Bei einer Ballonfahrt schwebt man wie in Zeitlupe und ganz leise über Wälder, Wiesen und Dörfer. Und wird auch selbst ganz ruhig dabei.

Wir schweben ja schon! Der Korb hebt so lautlos und ruckelfrei von der Wiese im Lautertal ab, dass man nur durch den Perspektivwechsel merkt, dass man in der Luft ist. Dieser unspektakuläre Start kommt für mich überraschend, denn ich habe bis eben mit meiner Angst gekämpft. Ich steige nicht gerne ins Flugzeug – und jetzt soll ich mit vier weiteren Passagieren und einem Ballonpiloten in einem kleinen Korb durch den Himmel über der Schwäbischen Alb cruisen? Mit nichts als ganz viel heißer Luft als Antrieb? Und einem Kapitän, der zwar sehr erfahren ist und der die Winde und die Thermik perfekt kennt – der aber sein Gefährt im Grunde nicht steuern kann?

Mit dem Piloten plaudern

Ballonpilot Rudi Fuchs
© TMBW / Dietmar Denger

Rudi Fuchs feuert stattdessen. Und der Gasbrenner faucht in kurzen Abständen und speit Feuer, damit die Luft im 180 Kilogramm schweren Ballon heißer wird und wir an Höhe gewinnen. Denn gleich nach dem Start geht’s ein bisschen in eine andere Richtung als vorher gedacht – und die Baumwipfel am Hang scheinen für einen Moment bedenklich in Augenhöhe zu sein. „Da müssen wir jetzt mal schnell machen“, meint der 61-Jährige lachend, wirkt aber nicht besorgt. Es beruhigt mich, dass ich den tiefenentspannten Ballonexperten vor mir habe und mit ihm plaudern kann. Das ist schon einmal viel angenehmer als im Flugzeug – man ist im Kontakt mit dem Piloten und mit der Welt drumherum.

_ZU BEANTWORTENDE FRAGEN_
- A) Nennen Sie alles, worüber man laut dem ersten Satz des Textes über die Ballonfahrt schwebt.
- B) Führen Sie den Text über die Ballonfahrt nach seinem letzten Satz weiter.

_ANGEZEIGTE DATEN_
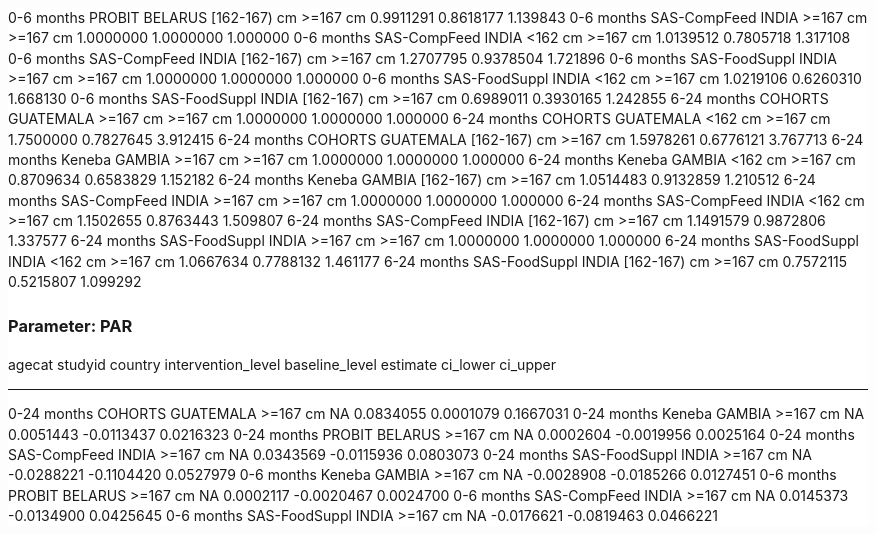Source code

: 0-6 months    PROBIT          BELARUS     [162-167) cm         >=167 cm          0.9911291   0.8618177   1.139843
0-6 months    SAS-CompFeed    INDIA       >=167 cm             >=167 cm          1.0000000   1.0000000   1.000000
0-6 months    SAS-CompFeed    INDIA       <162 cm              >=167 cm          1.0139512   0.7805718   1.317108
0-6 months    SAS-CompFeed    INDIA       [162-167) cm         >=167 cm          1.2707795   0.9378504   1.721896
0-6 months    SAS-FoodSuppl   INDIA       >=167 cm             >=167 cm          1.0000000   1.0000000   1.000000
0-6 months    SAS-FoodSuppl   INDIA       <162 cm              >=167 cm          1.0219106   0.6260310   1.668130
0-6 months    SAS-FoodSuppl   INDIA       [162-167) cm         >=167 cm          0.6989011   0.3930165   1.242855
6-24 months   COHORTS         GUATEMALA   >=167 cm             >=167 cm          1.0000000   1.0000000   1.000000
6-24 months   COHORTS         GUATEMALA   <162 cm              >=167 cm          1.7500000   0.7827645   3.912415
6-24 months   COHORTS         GUATEMALA   [162-167) cm         >=167 cm          1.5978261   0.6776121   3.767713
6-24 months   Keneba          GAMBIA      >=167 cm             >=167 cm          1.0000000   1.0000000   1.000000
6-24 months   Keneba          GAMBIA      <162 cm              >=167 cm          0.8709634   0.6583829   1.152182
6-24 months   Keneba          GAMBIA      [162-167) cm         >=167 cm          1.0514483   0.9132859   1.210512
6-24 months   SAS-CompFeed    INDIA       >=167 cm             >=167 cm          1.0000000   1.0000000   1.000000
6-24 months   SAS-CompFeed    INDIA       <162 cm              >=167 cm          1.1502655   0.8763443   1.509807
6-24 months   SAS-CompFeed    INDIA       [162-167) cm         >=167 cm          1.1491579   0.9872806   1.337577
6-24 months   SAS-FoodSuppl   INDIA       >=167 cm             >=167 cm          1.0000000   1.0000000   1.000000
6-24 months   SAS-FoodSuppl   INDIA       <162 cm              >=167 cm          1.0667634   0.7788132   1.461177
6-24 months   SAS-FoodSuppl   INDIA       [162-167) cm         >=167 cm          0.7572115   0.5215807   1.099292


### Parameter: PAR


agecat        studyid         country     intervention_level   baseline_level      estimate     ci_lower    ci_upper
------------  --------------  ----------  -------------------  ---------------  -----------  -----------  ----------
0-24 months   COHORTS         GUATEMALA   >=167 cm             NA                 0.0834055    0.0001079   0.1667031
0-24 months   Keneba          GAMBIA      >=167 cm             NA                 0.0051443   -0.0113437   0.0216323
0-24 months   PROBIT          BELARUS     >=167 cm             NA                 0.0002604   -0.0019956   0.0025164
0-24 months   SAS-CompFeed    INDIA       >=167 cm             NA                 0.0343569   -0.0115936   0.0803073
0-24 months   SAS-FoodSuppl   INDIA       >=167 cm             NA                -0.0288221   -0.1104420   0.0527979
0-6 months    Keneba          GAMBIA      >=167 cm             NA                -0.0028908   -0.0185266   0.0127451
0-6 months    PROBIT          BELARUS     >=167 cm             NA                 0.0002117   -0.0020467   0.0024700
0-6 months    SAS-CompFeed    INDIA       >=167 cm             NA                 0.0145373   -0.0134900   0.0425645
0-6 months    SAS-FoodSuppl   INDIA       >=167 cm             NA                -0.0176621   -0.0819463   0.0466221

_LÖSUNGEN ZUR ÜBUNG_
- A) Wälder, Wiesen und Dörfer

- B)
Der Frieden hier oben

Der Effekt: Schon bevor wir über den Berg sind, fällt die Angst wie ein schwerer Stein von mir ab und ich freue mich: über die Morgensonne. Die unfassbare Stille. Den Frieden hier oben. Wie leise man fliegen – pardon – fahren kann. Und wie wunderschön die Alb an so einem Morgen früh um sieben Uhr ist – mit Nebel, feuchten Wiesen, dunklen Wäldern, kleinen Dörfern. „Ballonfahren kann man eigentlich nicht mit Fliegen im Flugzeug vergleichen“, sagt Rudi Fuchs, während wir sanft die Atmosphäre mit unserem Ballon teilen. „Ich mag am Ballonfahren, dass es so langsam und bedächtig ist. Und dass es eine wahre Kunst ist, sich auszurechnen, wo man hinfliegen wird und wo man am Ende gut landen kann. Aber ich starte auch wirklich nur, wenn das Wetter absolut passt.“ Was wiederum heißt, dass über die Hälfte der Fahrten verschoben werden müssen. Aber Rudi Fuchs und seine Frau müssen vom Ballongeschäft auch nicht leben. Es ist mehr eine Leidenschaft, die übrigens zufällig begann. Ein Freund kaufte Anfang der 90er-Jahre günstig einen Ballon und überredete Rudi, den Führerschein für Heißluftballons zu machen.

Über dem Biosphärengebiet Schwäbische Alb

Aufbau des Ballons © TMBW / Dietmar Denger

Das Tolle am Ballonfahren ist neben der Stille, dass man meist in einer Höhe von 500 bis 1.000 Metern über dem Boden fliegt und noch viel unten erkennen kann: die Kuhherde, die wegen der seltsamen dunkelroten Riesenblase in der Luft aufgeregt herbeigaloppiert. Die Rehe auf dem Feld, die ein Bad in der Morgensonne nehmen. Den Rennradler, der auf der Straße unter uns bergab saust. Wir sind über dem Biosphärengebiet Schwäbische Alb rund um Münsingen unterwegs, einem eindrucksvollen Stück Natur im Südwesten und einer tollen Urlaubsregion – aber für Autos, Wanderinnen und Freizeitradler ist es noch ein bisschen früh an diesem Sonntag. Die Welt unter uns liegt weitgehend still.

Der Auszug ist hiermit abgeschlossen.